===== TASK INPUTS =====
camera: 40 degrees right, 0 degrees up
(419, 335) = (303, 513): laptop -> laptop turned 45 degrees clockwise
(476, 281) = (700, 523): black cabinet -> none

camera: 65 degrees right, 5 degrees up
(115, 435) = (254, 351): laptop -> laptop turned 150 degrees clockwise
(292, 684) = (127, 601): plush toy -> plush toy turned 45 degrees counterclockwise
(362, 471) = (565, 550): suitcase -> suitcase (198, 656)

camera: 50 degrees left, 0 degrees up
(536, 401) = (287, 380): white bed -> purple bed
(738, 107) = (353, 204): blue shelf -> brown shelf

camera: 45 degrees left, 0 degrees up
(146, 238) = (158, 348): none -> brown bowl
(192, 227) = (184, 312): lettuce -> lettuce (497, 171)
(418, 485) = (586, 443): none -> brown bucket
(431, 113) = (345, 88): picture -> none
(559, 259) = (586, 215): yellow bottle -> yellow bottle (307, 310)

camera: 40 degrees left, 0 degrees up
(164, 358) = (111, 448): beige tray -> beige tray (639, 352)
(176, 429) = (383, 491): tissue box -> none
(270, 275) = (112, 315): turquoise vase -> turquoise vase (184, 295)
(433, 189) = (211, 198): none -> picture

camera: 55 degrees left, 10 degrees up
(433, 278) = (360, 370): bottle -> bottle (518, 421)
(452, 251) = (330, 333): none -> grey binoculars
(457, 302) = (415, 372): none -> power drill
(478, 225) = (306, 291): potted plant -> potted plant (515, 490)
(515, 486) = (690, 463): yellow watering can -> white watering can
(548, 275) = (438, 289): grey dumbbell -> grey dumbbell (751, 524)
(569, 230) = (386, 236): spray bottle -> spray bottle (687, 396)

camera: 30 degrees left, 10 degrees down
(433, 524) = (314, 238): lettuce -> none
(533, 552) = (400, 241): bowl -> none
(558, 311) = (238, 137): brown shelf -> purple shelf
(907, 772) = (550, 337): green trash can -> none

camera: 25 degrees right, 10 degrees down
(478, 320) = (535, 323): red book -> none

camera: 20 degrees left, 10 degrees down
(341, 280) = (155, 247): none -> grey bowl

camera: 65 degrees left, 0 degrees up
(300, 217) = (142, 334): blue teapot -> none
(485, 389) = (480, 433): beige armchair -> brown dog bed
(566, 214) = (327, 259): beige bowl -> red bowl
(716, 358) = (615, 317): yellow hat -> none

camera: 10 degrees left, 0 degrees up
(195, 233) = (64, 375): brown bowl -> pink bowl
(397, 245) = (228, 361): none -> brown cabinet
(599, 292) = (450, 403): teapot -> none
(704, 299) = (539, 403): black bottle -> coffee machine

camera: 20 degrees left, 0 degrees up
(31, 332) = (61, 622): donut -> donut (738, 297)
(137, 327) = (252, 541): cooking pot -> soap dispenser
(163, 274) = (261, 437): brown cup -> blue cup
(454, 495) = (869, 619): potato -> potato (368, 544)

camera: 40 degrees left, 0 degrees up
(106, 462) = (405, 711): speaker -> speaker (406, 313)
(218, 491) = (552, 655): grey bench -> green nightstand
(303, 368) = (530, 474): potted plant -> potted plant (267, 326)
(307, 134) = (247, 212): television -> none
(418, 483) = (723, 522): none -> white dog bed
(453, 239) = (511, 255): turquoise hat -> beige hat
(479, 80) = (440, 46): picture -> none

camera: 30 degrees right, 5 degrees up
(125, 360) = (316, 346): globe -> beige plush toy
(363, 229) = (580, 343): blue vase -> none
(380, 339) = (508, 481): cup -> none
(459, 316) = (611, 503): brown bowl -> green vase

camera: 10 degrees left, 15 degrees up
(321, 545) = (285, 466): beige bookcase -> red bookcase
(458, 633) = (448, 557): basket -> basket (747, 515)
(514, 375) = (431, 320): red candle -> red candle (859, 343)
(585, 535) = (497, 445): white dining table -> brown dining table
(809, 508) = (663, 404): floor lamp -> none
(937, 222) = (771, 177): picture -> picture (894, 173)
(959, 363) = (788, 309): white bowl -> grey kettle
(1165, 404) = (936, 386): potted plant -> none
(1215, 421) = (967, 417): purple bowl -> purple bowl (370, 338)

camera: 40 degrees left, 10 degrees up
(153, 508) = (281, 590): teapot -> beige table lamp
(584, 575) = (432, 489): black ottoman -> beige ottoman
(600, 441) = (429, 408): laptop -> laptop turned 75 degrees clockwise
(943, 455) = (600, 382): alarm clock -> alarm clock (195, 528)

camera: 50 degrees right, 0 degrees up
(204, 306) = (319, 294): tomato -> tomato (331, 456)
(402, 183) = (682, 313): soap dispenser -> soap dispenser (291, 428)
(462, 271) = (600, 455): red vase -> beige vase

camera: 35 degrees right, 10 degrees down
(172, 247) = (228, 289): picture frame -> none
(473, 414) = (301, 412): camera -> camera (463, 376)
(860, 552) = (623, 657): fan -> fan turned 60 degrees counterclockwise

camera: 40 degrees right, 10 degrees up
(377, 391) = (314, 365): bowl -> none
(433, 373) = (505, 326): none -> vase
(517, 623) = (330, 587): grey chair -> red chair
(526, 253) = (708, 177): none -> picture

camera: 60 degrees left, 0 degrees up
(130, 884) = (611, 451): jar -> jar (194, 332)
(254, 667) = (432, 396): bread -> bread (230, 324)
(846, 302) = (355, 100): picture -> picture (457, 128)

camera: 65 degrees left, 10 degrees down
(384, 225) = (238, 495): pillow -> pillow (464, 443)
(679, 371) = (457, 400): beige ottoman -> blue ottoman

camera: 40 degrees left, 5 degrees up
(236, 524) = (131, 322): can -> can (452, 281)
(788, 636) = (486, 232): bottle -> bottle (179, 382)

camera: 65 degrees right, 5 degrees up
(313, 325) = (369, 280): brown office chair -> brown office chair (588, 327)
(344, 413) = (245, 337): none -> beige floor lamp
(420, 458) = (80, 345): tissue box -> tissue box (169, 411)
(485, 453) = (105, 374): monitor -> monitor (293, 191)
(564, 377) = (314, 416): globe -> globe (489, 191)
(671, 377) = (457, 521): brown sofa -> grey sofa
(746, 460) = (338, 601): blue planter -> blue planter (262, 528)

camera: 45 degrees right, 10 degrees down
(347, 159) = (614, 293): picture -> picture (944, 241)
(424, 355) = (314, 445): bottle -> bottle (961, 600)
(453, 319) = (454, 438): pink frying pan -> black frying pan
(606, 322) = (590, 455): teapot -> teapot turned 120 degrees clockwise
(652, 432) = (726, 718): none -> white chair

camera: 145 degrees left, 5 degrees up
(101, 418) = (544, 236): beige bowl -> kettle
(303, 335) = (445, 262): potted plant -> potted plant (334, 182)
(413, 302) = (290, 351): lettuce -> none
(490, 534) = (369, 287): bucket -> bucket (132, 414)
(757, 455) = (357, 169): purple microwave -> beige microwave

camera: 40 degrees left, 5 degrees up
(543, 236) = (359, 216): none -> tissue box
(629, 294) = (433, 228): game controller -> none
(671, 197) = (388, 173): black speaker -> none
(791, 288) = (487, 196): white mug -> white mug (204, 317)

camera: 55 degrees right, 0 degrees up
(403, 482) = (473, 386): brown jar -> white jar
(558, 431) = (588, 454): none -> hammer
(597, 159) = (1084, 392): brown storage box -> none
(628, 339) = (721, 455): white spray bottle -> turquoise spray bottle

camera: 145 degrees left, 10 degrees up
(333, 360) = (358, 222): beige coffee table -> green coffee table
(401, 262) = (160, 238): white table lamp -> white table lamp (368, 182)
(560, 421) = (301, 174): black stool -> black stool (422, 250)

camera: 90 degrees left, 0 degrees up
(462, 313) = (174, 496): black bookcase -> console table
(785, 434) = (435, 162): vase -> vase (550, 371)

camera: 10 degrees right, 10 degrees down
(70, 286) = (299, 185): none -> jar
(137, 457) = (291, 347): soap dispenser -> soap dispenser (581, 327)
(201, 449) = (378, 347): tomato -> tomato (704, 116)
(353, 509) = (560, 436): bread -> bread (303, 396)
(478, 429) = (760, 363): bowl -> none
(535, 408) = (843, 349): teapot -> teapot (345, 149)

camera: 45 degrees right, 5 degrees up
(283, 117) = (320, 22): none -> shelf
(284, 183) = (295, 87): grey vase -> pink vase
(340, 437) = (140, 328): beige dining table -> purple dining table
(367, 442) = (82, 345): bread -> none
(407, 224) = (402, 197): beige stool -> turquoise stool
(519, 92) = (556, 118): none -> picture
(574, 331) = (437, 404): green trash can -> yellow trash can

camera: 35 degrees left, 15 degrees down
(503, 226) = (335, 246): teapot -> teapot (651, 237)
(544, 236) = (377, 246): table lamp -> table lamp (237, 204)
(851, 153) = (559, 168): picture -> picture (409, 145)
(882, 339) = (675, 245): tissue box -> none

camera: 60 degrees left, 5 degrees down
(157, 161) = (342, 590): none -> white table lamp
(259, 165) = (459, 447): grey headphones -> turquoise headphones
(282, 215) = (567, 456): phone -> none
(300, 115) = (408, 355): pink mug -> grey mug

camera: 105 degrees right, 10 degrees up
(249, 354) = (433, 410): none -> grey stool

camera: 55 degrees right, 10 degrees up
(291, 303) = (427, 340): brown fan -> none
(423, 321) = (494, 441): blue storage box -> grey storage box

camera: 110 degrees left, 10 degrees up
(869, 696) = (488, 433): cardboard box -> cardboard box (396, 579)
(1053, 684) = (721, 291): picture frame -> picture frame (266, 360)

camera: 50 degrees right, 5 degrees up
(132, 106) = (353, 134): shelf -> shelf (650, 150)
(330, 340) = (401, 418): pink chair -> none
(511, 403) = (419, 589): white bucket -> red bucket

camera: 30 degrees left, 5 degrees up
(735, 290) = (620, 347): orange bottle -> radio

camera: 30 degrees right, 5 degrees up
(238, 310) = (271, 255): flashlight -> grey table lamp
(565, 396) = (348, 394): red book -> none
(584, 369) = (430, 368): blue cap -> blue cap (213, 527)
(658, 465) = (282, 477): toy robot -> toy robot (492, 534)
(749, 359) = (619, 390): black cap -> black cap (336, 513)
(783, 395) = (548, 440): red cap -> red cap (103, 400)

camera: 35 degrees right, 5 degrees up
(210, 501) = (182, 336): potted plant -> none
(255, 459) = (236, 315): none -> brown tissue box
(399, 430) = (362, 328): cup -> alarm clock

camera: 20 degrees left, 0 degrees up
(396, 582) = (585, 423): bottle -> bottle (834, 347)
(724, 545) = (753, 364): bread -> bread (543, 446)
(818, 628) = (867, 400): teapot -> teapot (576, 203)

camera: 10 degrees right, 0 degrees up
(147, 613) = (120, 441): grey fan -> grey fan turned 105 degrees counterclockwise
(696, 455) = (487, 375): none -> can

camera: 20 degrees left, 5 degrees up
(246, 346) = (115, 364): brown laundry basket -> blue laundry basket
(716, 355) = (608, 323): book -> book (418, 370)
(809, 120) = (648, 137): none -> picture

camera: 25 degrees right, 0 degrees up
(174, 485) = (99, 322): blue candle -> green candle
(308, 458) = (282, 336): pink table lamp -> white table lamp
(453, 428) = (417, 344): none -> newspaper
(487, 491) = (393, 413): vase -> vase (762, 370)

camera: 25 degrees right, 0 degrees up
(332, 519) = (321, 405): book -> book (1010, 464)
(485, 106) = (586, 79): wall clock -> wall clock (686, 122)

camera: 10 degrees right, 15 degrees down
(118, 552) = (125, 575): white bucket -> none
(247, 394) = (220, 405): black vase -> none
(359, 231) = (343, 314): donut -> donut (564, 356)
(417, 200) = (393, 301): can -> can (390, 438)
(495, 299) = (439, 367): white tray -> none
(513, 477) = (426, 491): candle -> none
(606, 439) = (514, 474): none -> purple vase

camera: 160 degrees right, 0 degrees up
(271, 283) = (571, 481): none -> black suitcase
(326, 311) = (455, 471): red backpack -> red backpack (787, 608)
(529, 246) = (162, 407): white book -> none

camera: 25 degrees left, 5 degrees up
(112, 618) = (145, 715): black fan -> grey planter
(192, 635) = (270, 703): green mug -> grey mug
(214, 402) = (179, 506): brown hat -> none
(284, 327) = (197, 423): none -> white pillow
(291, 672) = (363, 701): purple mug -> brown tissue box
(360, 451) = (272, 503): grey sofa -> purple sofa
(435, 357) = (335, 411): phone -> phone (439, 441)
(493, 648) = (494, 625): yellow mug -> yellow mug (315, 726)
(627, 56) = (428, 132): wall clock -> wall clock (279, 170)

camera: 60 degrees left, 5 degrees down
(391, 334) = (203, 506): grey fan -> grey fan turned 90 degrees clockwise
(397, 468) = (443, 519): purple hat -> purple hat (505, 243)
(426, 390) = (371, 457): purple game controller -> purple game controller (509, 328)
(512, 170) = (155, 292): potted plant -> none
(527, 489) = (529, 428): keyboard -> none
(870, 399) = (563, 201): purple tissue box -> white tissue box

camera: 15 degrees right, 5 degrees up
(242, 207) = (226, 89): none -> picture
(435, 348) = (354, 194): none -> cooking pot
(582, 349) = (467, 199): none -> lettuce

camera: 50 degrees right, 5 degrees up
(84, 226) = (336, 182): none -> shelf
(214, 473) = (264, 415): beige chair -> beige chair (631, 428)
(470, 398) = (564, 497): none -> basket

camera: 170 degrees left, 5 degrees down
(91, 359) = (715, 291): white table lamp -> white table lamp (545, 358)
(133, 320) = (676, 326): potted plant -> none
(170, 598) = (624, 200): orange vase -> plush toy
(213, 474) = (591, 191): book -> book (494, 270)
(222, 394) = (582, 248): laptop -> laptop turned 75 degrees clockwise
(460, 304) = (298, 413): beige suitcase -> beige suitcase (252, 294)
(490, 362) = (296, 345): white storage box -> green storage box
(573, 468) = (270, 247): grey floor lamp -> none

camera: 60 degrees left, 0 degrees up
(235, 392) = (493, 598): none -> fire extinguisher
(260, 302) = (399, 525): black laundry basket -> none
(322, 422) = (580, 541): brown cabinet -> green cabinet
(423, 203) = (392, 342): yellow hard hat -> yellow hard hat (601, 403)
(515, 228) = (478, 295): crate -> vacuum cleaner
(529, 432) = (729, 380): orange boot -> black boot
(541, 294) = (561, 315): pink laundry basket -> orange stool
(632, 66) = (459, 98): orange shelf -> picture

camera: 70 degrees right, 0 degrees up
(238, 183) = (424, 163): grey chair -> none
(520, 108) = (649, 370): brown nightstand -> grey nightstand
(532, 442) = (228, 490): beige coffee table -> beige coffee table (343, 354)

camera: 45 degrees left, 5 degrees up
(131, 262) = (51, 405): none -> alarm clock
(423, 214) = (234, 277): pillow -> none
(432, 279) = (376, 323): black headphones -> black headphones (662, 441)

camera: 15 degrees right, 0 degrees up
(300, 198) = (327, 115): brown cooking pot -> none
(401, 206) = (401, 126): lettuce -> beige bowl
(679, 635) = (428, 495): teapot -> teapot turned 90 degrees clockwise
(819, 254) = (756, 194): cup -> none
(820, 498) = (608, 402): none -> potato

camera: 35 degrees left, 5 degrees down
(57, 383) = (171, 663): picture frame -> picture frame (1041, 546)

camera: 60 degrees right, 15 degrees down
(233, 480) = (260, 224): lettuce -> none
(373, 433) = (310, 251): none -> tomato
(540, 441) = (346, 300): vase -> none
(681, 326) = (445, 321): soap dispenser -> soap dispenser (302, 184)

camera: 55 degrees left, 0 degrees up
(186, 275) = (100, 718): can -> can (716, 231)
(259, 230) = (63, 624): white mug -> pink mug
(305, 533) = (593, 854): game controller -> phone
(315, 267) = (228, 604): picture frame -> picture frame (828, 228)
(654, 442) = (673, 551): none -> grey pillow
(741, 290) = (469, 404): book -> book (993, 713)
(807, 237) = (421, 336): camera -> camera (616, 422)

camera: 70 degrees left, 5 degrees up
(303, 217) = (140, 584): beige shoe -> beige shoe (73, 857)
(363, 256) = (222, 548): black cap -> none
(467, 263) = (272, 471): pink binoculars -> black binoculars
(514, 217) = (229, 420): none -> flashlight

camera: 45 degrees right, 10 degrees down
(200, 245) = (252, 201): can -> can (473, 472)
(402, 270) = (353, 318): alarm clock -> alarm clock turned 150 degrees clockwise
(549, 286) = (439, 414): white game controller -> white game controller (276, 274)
=====
--- DIRECTIONS ---
Your answer must consist solely of the lines above between the line holding "(313, 325) = (369, 280): brown" and the line holding "(401, 262) = (160, 238): white", inclusive, copied exactly.

--- EXPECTED ANSWER ---
(313, 325) = (369, 280): brown office chair -> brown office chair (588, 327)
(344, 413) = (245, 337): none -> beige floor lamp
(420, 458) = (80, 345): tissue box -> tissue box (169, 411)
(485, 453) = (105, 374): monitor -> monitor (293, 191)
(564, 377) = (314, 416): globe -> globe (489, 191)
(671, 377) = (457, 521): brown sofa -> grey sofa
(746, 460) = (338, 601): blue planter -> blue planter (262, 528)

camera: 45 degrees right, 10 degrees down
(347, 159) = (614, 293): picture -> picture (944, 241)
(424, 355) = (314, 445): bottle -> bottle (961, 600)
(453, 319) = (454, 438): pink frying pan -> black frying pan
(606, 322) = (590, 455): teapot -> teapot turned 120 degrees clockwise
(652, 432) = (726, 718): none -> white chair

camera: 145 degrees left, 5 degrees up
(101, 418) = (544, 236): beige bowl -> kettle
(303, 335) = (445, 262): potted plant -> potted plant (334, 182)
(413, 302) = (290, 351): lettuce -> none
(490, 534) = (369, 287): bucket -> bucket (132, 414)
(757, 455) = (357, 169): purple microwave -> beige microwave

camera: 40 degrees left, 5 degrees up
(543, 236) = (359, 216): none -> tissue box
(629, 294) = (433, 228): game controller -> none
(671, 197) = (388, 173): black speaker -> none
(791, 288) = (487, 196): white mug -> white mug (204, 317)

camera: 55 degrees right, 0 degrees up
(403, 482) = (473, 386): brown jar -> white jar
(558, 431) = (588, 454): none -> hammer
(597, 159) = (1084, 392): brown storage box -> none
(628, 339) = (721, 455): white spray bottle -> turquoise spray bottle

camera: 145 degrees left, 10 degrees up
(333, 360) = (358, 222): beige coffee table -> green coffee table
(401, 262) = (160, 238): white table lamp -> white table lamp (368, 182)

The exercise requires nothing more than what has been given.